The family shows great range in vegetative as well as floral forms. The plants are mostly shrubs or trees and rarely herbs sometimes succulent and cactus-like. The plants often contain a milky latex or sap in special laticiferous vessels.
The leaves are mostly alternate but may be opposite or whorled and they are simple, or compound, or sometimes highly reduced. Stipules are generally present but may be reduced to hairs, glands or spines. In cactus like habits the leaves fall off early and the photosynthesis is carried out by green stems.
Inflorescence and flowers:
The inflorescence is complex. The first branching is usually racemose and the subsequent branching is cymose.
A specialized type of miniature inflorescence called a cyathium occurs in about 1,500 species comprising the genera Euphorbia and Chamaesyce. The cyathium consists of a single naked pistillate flower surrounded by cymes of naked staminate flowers, each consisting of a single stamen.
These flowers are all enclosed in a cup-like involucre that typically is provided with peripheral nectaries and petaloid appendages such that the whole aggregation closely resembles a single flower. In other members of the family the flowers and inflorescences are more ordinary in appearance, with male and female flowers typically bearing a 5-merous calyx and corolla of distinct segments, although the corolla is sometimes absent. In these forms the androecium most commonly consists of 5, 10 or sometimes numerous distinct or monadelphous stamens. The gynoecium of female flowers consists of a single compound pistil of typically 3 carpels, an equal number of styles or primary style branches, and a superior ovary with typically 3 locules, each bearing 1 or 2 collateral, axile-apical pendulous ovules.
The flowers are monoecious;both male and female flowers are naked in Euphorbia whereas in Anthostema both have a tubular perianth. The flowers are unisexual, actinomorphic and hypogynous or rarely perigynous as in Bridellia.The flowers show considerable variation.
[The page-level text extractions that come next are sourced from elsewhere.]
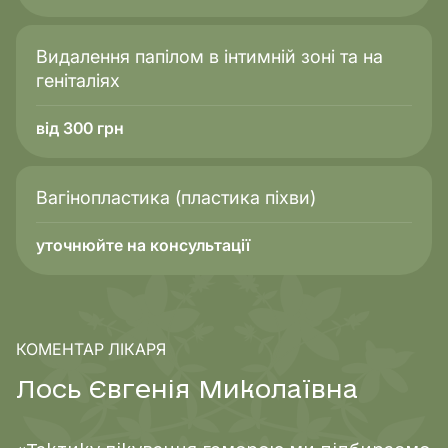
Видалення папілом в інтимній зоні та на
геніталіях
від 300 грн
Вагінопластика (пластика піхви)
уточнюйте на консультації
КОМЕНТАР ЛІКАРЯ
Л
о
с
ь
Є
в
г
е
н
і
я
М
и
к
о
л
а
ї
в
н
а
The number of stamens in male flowers ranges from one to numerousThe filaments are free or united in the form of a coloumn. A rudimentary ovary is often present in male flowers.An intrastaminal disc is present in flowers with many stamens.
The gynoecium is tricarpellary and syncarpous with a superior and trilocular ovary.The styles are three, often bipartite, free or more or less united. At the base of the ovary a nectiriferous disc is present which is annular or of separate glands.
Fruits and seeds:
Fruit is usually a three chambered schizocarpic capsule.Rarely a drupe or a berry.
Pollination is by insects.Seed dispersal is by explosion of capsule or through water or by birds aor animals.
Manihot esculanta (Cassava)
Manihot glaziovii(Manicoba rubber)
Hevea brasiliensis(Para rubber tree)
Ricinus communis(Castor bean,Erand)
Mallotus philippinensis(Kamela tree)
Jatropha curcas (Purging nut)
Hura crepitans(Sandbox tree)
Tuesday, 1 July 2008
Family of the week : DILLENIACEAE
Mostly tropical and subtropical.
Vegetative characters :Trees,shrubs or twiners (vines).The leaves are simple and alternate,entire or dentate,ususally with numerous promonent parallel lateral nerves; the stipules are absent or wing-like and adnate to the petiole, mostly deciduous.
Flowers :The flowers are actinomorphic and are bisexual or rarely unisexual. The perianth consists of 5 imbricate sepals and usually 5 imbricate petals. The androecium consists of numerous, distinct or fascicled stamens. The gynoecium comprises several distinct, simple pistils, each with a superior ovary and a single locule containing 1-many ovules.
The fruit is a follicle or is berrylike.